Es war ein ungeschönter Bericht zur Lage eines veritablen deutschen Profiklubs: Von 50+1 wolle der SV Werder nicht abrücken, obgleich sich der Klub eine Minderheitsbeteiligung eines Investors durchaus vorstellen könne, so Filbry. Gleichzeitig wies er aber daraufhin, dass in der Bundesliga einige Klubs über Ausnahmeregelungen in dieser Frage verfügten, was es den Bremern ohnehin erschweren würde, sportlich und wirtschaftlich den Anschluss zu behalten.
Doch der Auftritt des hochrangigen Werder-Funktionärs war in seiner Art weder fordernd, noch anklagend oder gar tränendrüsig, sondern norddeutsch-rational. Was in der aufheizten Debatte überaus wohltuend rüberkam. Filbry argumentierte frei nach dem Motto: Leute, wir haben ein großes Problem, so wollen wir es lösen, aber wir können nicht versprechen, dass alles reibungslos klappt.
Wie auch? Der Klub befindet sich auf regionaler Ebene im Konflikt mit der Politik, namentlich dem SPD-Innensenator Ulrich Mäurer, der unabhängig von der Entscheidung der Spitzenpolitik zur Fortsetzung der Bundesligasaison ab 16. Mai bereits die Austragung des Heimspiels gegen Bayer Leverkusen im Weserstadion ausgeschlossen hatte.

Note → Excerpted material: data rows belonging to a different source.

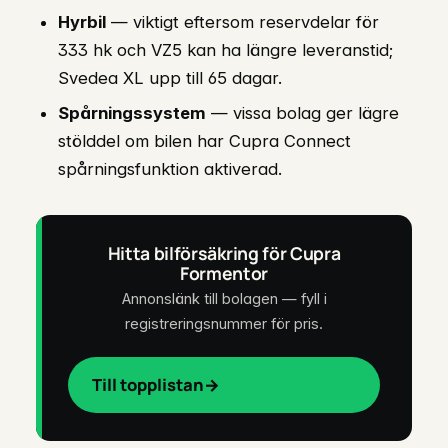
Hyrbil
— viktigt eftersom reservdelar för
333 hk och VZ5 kan ha längre leveranstid;
Svedea XL upp till 65 dagar.
Spårningssystem
— vissa bolag ger lägre
stölddel om bilen har Cupra Connect
spårningsfunktion aktiverad.
Hitta bilförsäkring för Cupra
Formentor
Annonslänk till bolagen — fyll i
registreringsnummer för pris.
Till topplistan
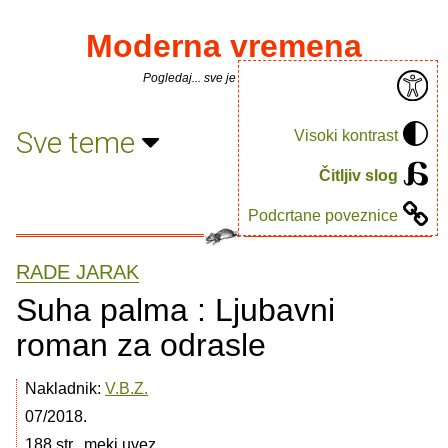
Moderna vremena
Pogledaj... sve je puno knjiga.
Sve teme
Visoki kontrast
Čitljiv slog
Podcrtane poveznice
RADE JARAK
Suha palma : Ljubavni
roman za odrasle
Nakladnik:
V.B.Z.
07/2018.
188 str., meki uvez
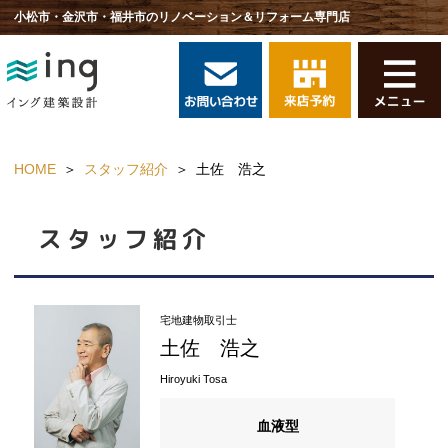
小松市・金沢市・福井市のリノベーション＆リフォーム専門店
HOME
スタッフ紹介
土佐 浩之
スタッフ紹介
宅地建物取引士
土佐 浩之
Hiroyuki Tosa
血液型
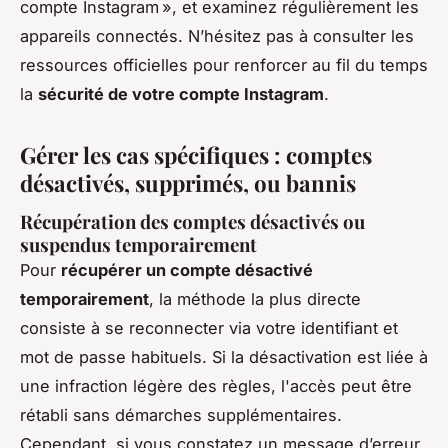
compte Instagram », et examinez régulièrement les
appareils connectés. N’hésitez pas à consulter les
ressources officielles pour renforcer au fil du temps
la
sécurité de votre compte Instagram
.
Gérer les cas spécifiques : comptes
désactivés, supprimés, ou bannis
Récupération des comptes désactivés ou
suspendus temporairement
Pour
récupérer un compte désactivé
temporairement
, la méthode la plus directe
consiste à se reconnecter via votre identifiant et
mot de passe habituels. Si la désactivation est liée à
une infraction légère des règles, l'accès peut être
rétabli sans démarches supplémentaires.
Cependant, si vous constatez un message d’erreur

Begründung: Bremen befürchte, dass sich Fans um das Stadion herum zusammenrotten könnten.
Werder hatte sich daraufhin nach Alternativstandorten umgesehen. Sogar eine Austragung im Hamburger Volkspark und bei Hannover 96 wurde angedacht. Ein Horrorszenario für Fans, dem Filbry nun – auch mit Verweis auf den in der Mehrzahl vernunftgesteuerten Werder-Anhang – eine klare Absage erteilte.